# A possible usefull feature for the Forum Grow Journal section.



## m420p (Feb 8, 2013)

I try to do a lot of strain research before buying seeds so I spend a bit of time in the journal section and using the search engine. Some of these grow journals I come upon are 100+ pages long and it takes quite a bit to find the page with the harvest or other pages with the plant updates with pictures. If we could edit our first post of the journal indefinitely, the original poster could put page numbers for what pages the picture updates are on. I can think of multiple reasons why you wouldn't allow us to edit our posts indefinitely and I'm fine with that. 

But, say you put a box or a section in the first post of all grow journals that are started labeled something like: "Pages with Plant Updates and Pictures". Then have that be the only thing the original poster can edit in that first post after the original edit time expires. Put it off to the right under the advertisement. I'm sure this would be helpful to many and in any Journal I made, I would update that with the page numbers I posted the pics. on so people didn't have to search for my harvest pics if the journal continued on in conversation or another grow.

Probably a long shot but it's something I would use and think would making browsing grow journals easier. Thanks for your time.


----------



## Silicity (Feb 9, 2013)

Sounds like a solid idea, would be nice to see it implemented.


----------



## m420p (Feb 9, 2013)

Silicity said:


> Sounds like a solid idea, would be nice to see it implemented.


The biggest question I would have as a mod or a administrator is would people use it? I know I would and would appreciate others who did. They could do a trial period and post a sticky explaining how to use it. See if it sticks or if no body bothers, get rid of it. If any mods or admins. think its a bad idea or doesn't see it happening just say something and I'll forget it.


----------



## Silicity (Feb 9, 2013)

I dont really see any flaws with it but who knows, either way if people used it a lot or not its still a feature that could stick, why remove it? It doesnt affect anything really and Is a neat feature, would love to see added.


----------



## Diablos (Feb 9, 2013)

Very easy to implement (im such a freaking nerd). If admins would like me to write the php script for this, please PM me to discuss, i would not need root access, just need you to answer me a few questions, maybe i could have a skype chat with your web master and just give him a working script for him to edit. Ive lost track of the amount of sites ive coded in PHP.


----------



## m420p (Feb 10, 2013)

Diablos said:


> Very easy to implement (im such a freaking nerd). If admins would like me to write the php script for this, please PM me to discuss, i would not need root access, just need you to answer me a few questions, maybe i could have a skype chat with your web master and just give him a working script for him to edit. Ive lost track of the amount of sites ive coded in PHP.


Good to hear it's not hard to accomplish, though I'm sure they have someone who could easily do it as well. But, you never know. Nice to hear someone else may think it's a decent idea. Just waiting for a mod or potroast/rollitup to chime in.


----------



## m420p (Feb 10, 2013)
★ ★ ★ ★
Directive 1: In the forum thread, where does m420p suggest putting the box for page numbers of plant updates?
Directive 2: Retype the part of the forum thread starting with "I dont really" and going on through "Diablos (Feb 9, 2013)".
The lines that follow come from a separate source, not from the forum thread.
★ ★ ★ ★
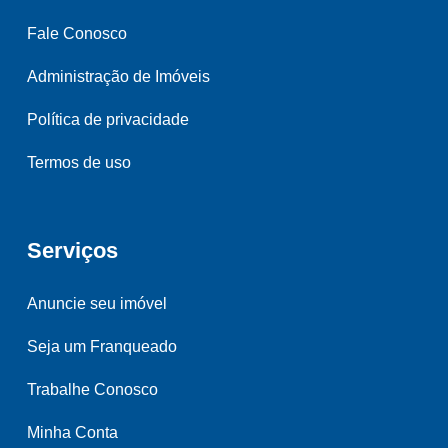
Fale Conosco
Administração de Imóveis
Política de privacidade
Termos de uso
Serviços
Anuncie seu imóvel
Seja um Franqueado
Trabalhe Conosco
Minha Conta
★ ★ ★ ★
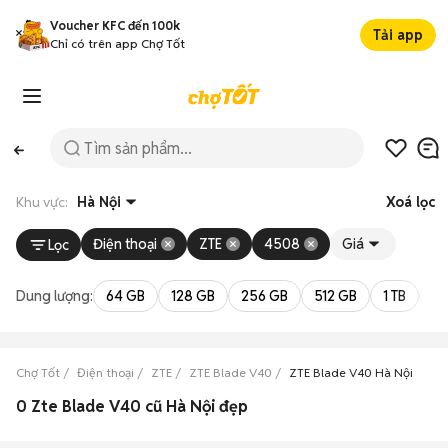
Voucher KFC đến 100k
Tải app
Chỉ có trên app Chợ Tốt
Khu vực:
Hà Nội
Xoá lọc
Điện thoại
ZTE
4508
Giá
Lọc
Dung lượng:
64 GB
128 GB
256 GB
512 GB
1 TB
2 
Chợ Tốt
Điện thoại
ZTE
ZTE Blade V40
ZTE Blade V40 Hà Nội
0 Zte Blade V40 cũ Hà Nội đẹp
★ ★ ★ ★
Problem solution 1: Off to the right under the advertisement.

Problem solution 2:
I dont really see any flaws with it but who knows, either way if people used it a lot or not its still a feature that could stick, why remove it? It doesnt affect anything really and Is a neat feature, would love to see added.


----------



## Diablos (Feb 9, 2013)